-- WORK REQUIRED --
Without including any pictures, write out the data below exactly.

Top of DATASET ENTRIES

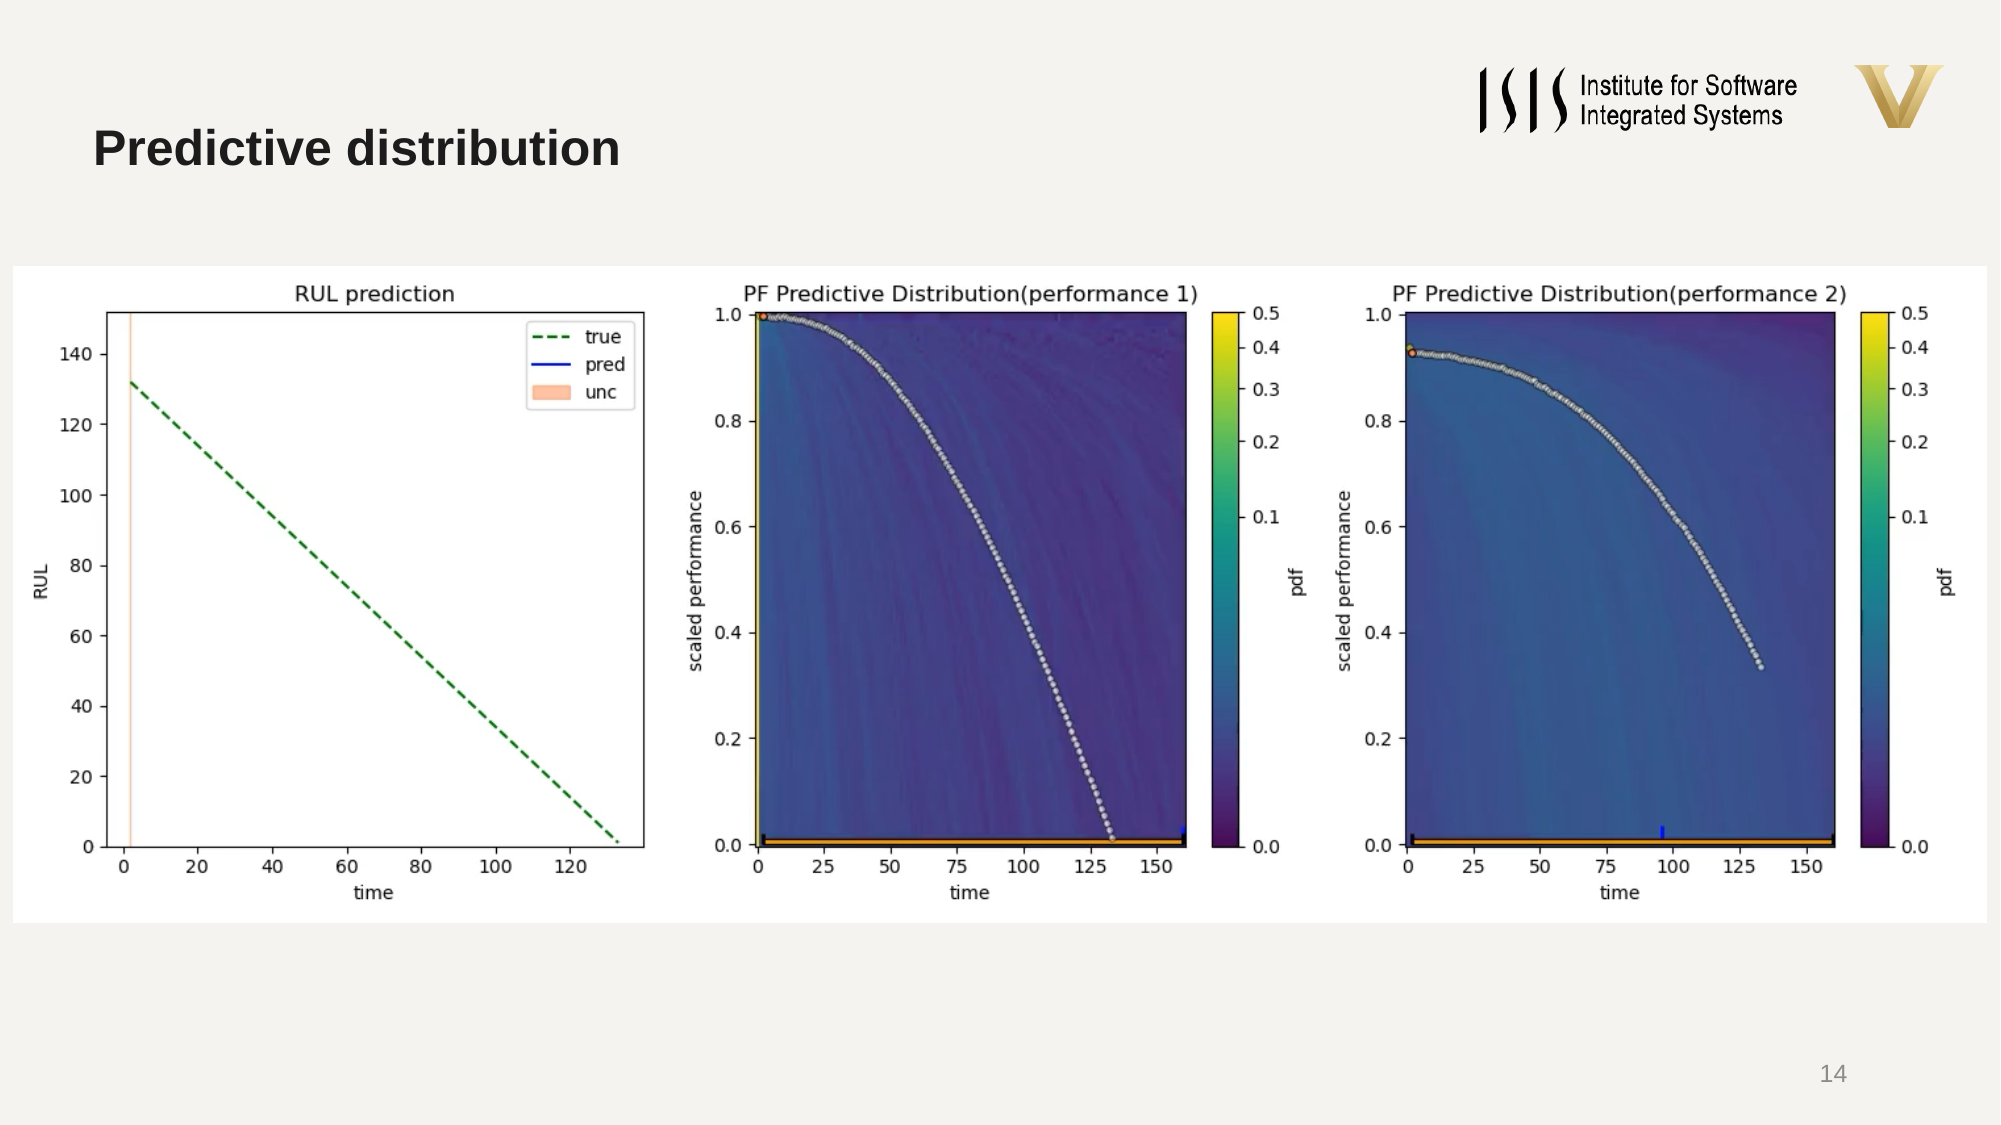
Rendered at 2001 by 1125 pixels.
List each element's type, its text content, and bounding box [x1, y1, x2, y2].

picture [1477, 67, 1798, 133]
slide_number 14 [1412, 1042, 1863, 1103]
text_box Predictive distribution [78, 114, 1018, 194]
picture [1854, 65, 1944, 128]
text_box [12, 265, 1988, 924]
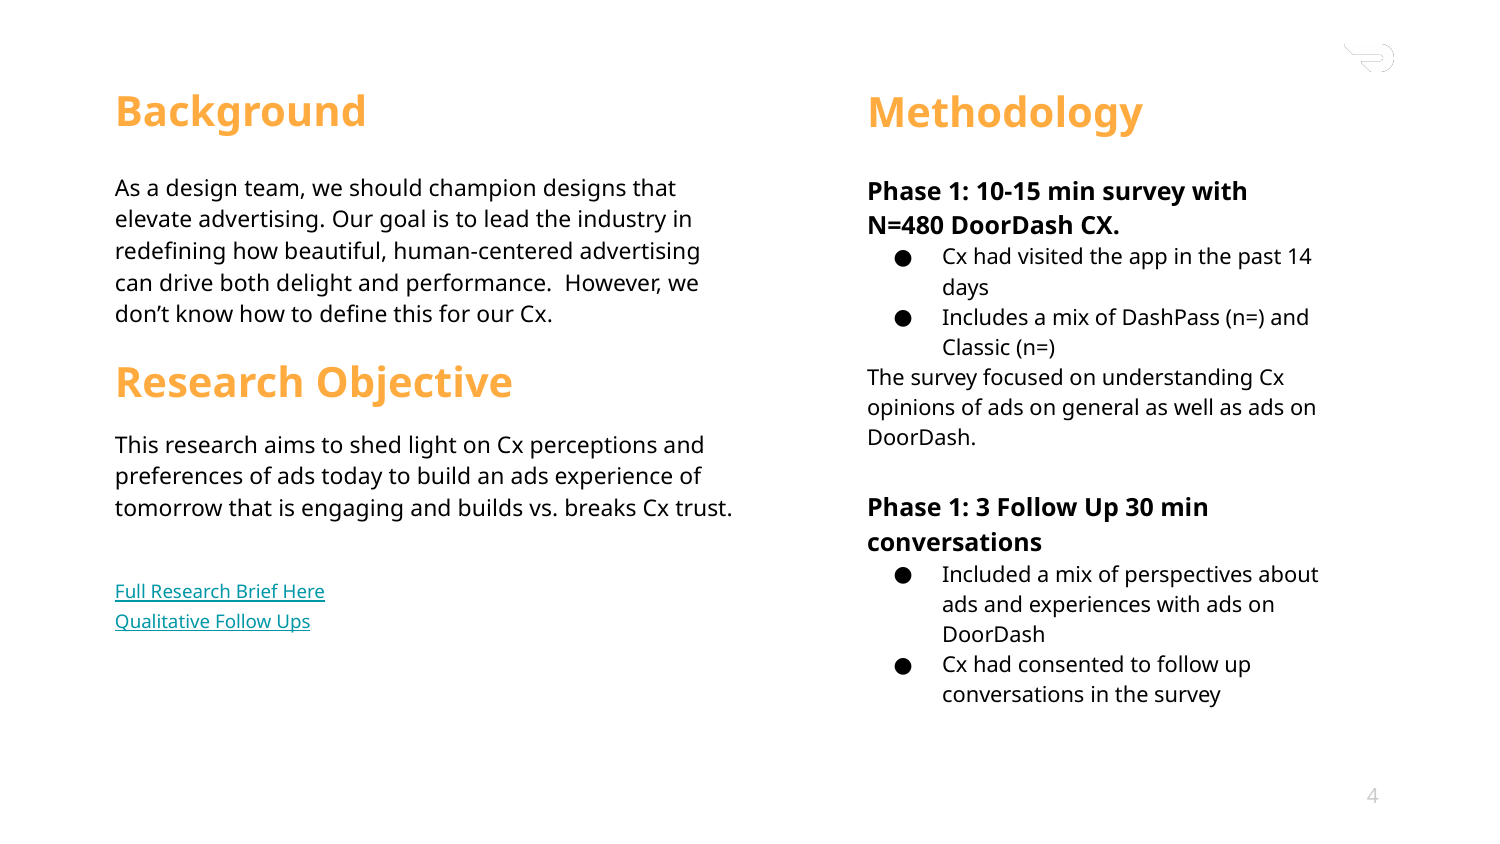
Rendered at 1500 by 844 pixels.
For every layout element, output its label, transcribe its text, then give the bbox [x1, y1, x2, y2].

Bottom of DATASET ENTRIES

-- TASK ANSWER --
Rendered at 2001 by 1125 pixels.
List each element's type, its text content, and bounding box [x1, y1, x2, y2].

picture [1477, 67, 1798, 133]
slide_number 14 [1412, 1042, 1863, 1103]
text_box Predictive distribution [78, 114, 1018, 194]
picture [1854, 65, 1944, 128]
text_box [12, 265, 1988, 924]
Rendered at 1500 by 844 pixels.
For every layout element, output its label, transcribe its text, then give the bbox [x1, y1, x2, y2].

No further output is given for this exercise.